## Written task
Once you find the line containing "assign pp6=a[0]&b[2];", please retype it and every line after it to the end of the entries, exactly and with nothing added.

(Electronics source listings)
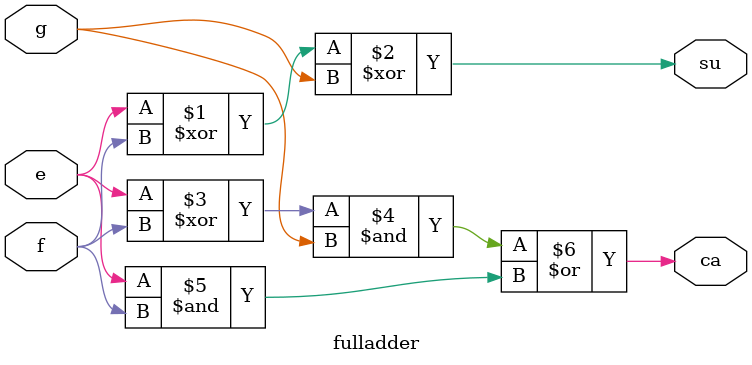
<source format=v>
`timescale 1ns / 1ps


module mul3(a,b,p);
input [2:0] a ;
input [2:0] b ;
output [3:0] p;
wire pp1,pp2,pp3,pp4,pp5,pp6,pp7,pp8,c0,pa1,pca1,c1,c2;
assign p[0]=a[0]&b[0];
assign pp1=a[1]&b[0];
assign pp2=a[2]&b[0];
assign pp3=a[0]&b[1];
assign pp4=a[1]&b[1];
assign pp5=a[2]&b[1];
assign pp6=a[0]&b[2];
assign pp7=a[1]&b[2];
assign pp8=a[2]&b[2];

halfadder h1(pp1,pp3,p[1],c0);
fulladder f1(pp2,pp4,c0,pa1,pca1);
fulladder f2(pp6,pa1,pca1,p[2],c1);
fulladder f3(pp5,pp7,c1,p[3],c2);
halfadder h2(pp8,c2,p[4],p[5]);

endmodule

module halfadder(x,y,s,c);
input x,y;
output s,c;
assign s=x^y;
assign c=x&y;
endmodule

module fulladder(e,f,g,su,ca);
input e,f,g;
output su,ca;
assign su=e^f^g;
assign ca=((e^f)&g)|(e&f);
endmodule
</source>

## Result
assign pp6=a[0]&b[2];
assign pp7=a[1]&b[2];
assign pp8=a[2]&b[2];

halfadder h1(pp1,pp3,p[1],c0);
fulladder f1(pp2,pp4,c0,pa1,pca1);
fulladder f2(pp6,pa1,pca1,p[2],c1);
fulladder f3(pp5,pp7,c1,p[3],c2);
halfadder h2(pp8,c2,p[4],p[5]);

endmodule

module halfadder(x,y,s,c);
input x,y;
output s,c;
assign s=x^y;
assign c=x&y;
endmodule

module fulladder(e,f,g,su,ca);
input e,f,g;
output su,ca;
assign su=e^f^g;
assign ca=((e^f)&g)|(e&f);
endmodule
</source>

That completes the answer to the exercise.